Start of Block
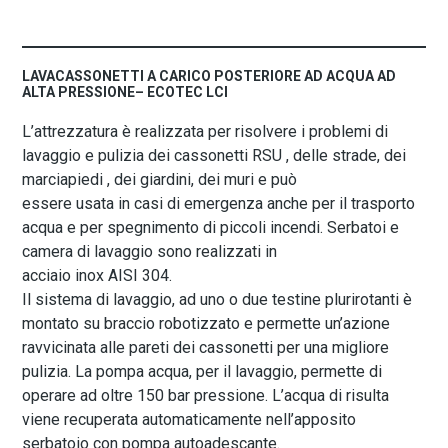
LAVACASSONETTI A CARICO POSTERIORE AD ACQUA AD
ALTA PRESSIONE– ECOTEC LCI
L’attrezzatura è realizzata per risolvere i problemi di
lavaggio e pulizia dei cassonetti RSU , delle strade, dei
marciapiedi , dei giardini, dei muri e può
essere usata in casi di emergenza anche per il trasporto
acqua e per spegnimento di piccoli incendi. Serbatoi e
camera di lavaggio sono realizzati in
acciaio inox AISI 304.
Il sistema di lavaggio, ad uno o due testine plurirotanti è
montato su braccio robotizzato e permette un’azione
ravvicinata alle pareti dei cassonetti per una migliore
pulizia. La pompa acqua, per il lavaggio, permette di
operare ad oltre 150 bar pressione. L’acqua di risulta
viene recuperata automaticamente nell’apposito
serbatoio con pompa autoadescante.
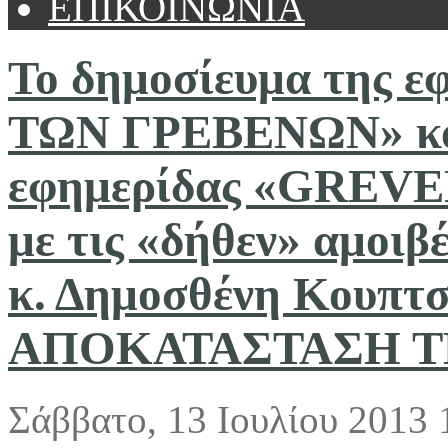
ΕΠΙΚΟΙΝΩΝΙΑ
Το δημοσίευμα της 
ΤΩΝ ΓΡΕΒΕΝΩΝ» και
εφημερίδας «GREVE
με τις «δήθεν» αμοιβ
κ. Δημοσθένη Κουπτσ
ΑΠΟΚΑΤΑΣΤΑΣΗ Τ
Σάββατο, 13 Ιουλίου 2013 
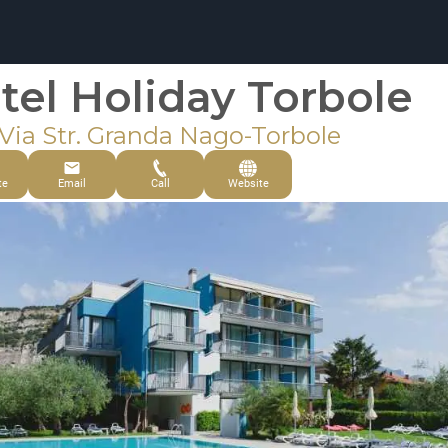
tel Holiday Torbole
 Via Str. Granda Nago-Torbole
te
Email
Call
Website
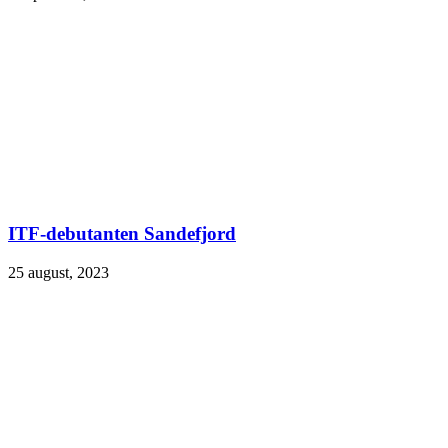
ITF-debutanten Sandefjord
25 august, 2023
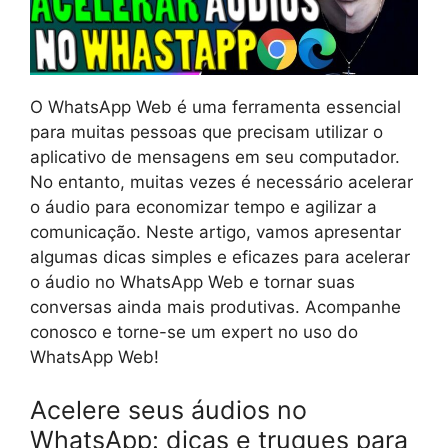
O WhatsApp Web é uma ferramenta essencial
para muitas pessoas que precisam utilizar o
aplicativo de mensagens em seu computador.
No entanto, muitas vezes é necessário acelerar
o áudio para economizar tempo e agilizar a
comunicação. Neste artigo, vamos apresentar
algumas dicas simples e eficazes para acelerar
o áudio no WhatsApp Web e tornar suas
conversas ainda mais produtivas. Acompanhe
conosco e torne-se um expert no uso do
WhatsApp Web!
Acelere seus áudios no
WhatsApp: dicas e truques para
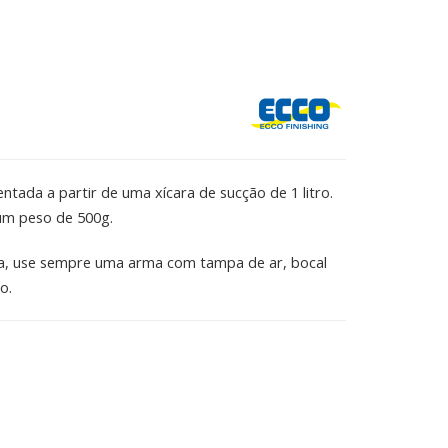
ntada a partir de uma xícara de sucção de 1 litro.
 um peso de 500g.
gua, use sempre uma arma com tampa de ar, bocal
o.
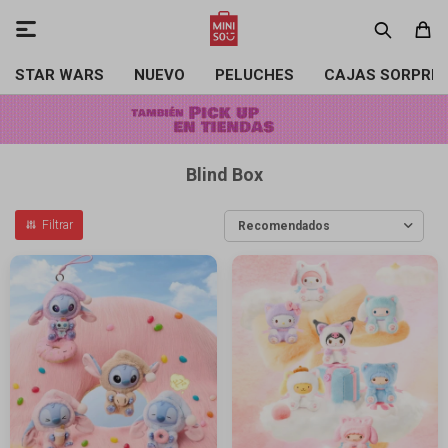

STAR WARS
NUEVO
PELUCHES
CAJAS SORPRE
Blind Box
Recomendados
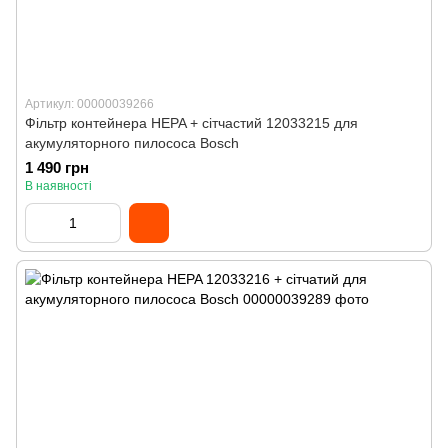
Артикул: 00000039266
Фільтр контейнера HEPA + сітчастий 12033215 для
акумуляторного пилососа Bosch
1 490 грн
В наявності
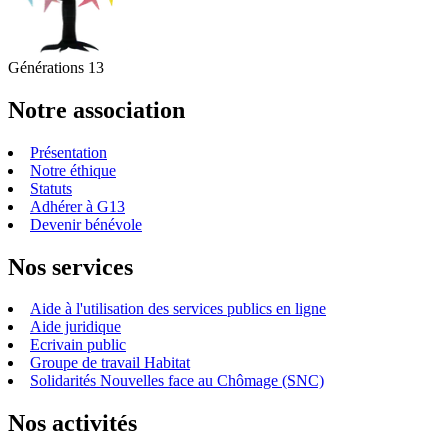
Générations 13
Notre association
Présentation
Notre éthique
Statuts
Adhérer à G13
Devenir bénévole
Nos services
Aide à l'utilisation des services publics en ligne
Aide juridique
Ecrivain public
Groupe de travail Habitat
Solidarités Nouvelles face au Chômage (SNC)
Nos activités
End of Block
Start of Block
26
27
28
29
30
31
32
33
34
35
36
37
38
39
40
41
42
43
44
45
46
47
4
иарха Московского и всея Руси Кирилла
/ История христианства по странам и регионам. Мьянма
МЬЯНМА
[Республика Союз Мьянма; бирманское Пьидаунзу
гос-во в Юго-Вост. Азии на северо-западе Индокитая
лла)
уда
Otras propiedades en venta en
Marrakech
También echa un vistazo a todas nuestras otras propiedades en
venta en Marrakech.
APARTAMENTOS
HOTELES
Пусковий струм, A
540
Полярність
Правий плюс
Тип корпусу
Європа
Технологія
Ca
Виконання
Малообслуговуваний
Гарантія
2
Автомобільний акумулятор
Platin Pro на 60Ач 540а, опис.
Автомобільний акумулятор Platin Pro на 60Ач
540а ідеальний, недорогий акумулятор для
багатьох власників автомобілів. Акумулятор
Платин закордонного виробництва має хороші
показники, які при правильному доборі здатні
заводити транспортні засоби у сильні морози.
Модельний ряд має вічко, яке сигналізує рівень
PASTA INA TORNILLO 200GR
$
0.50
End of Block
### Your goal:
Substitute "acciaio inossidabile" for "acciaio inox" in the part of the items above that opens with the line containing "LAVACASSONETTI A CARICO" and closes with the line containing "Il sistema di". Give back only that part, with everything else unchanged.

### Answer to this task:
LAVACASSONETTI A CARICO POSTERIORE AD ACQUA AD
ALTA PRESSIONE– ECOTEC LCI
L’attrezzatura è realizzata per risolvere i problemi di
lavaggio e pulizia dei cassonetti RSU , delle strade, dei
marciapiedi , dei giardini, dei muri e può
essere usata in casi di emergenza anche per il trasporto
acqua e per spegnimento di piccoli incendi. Serbatoi e
camera di lavaggio sono realizzati in
acciaio inossidabile AISI 304.
Il sistema di lavaggio, ad uno o due testine plurirotanti è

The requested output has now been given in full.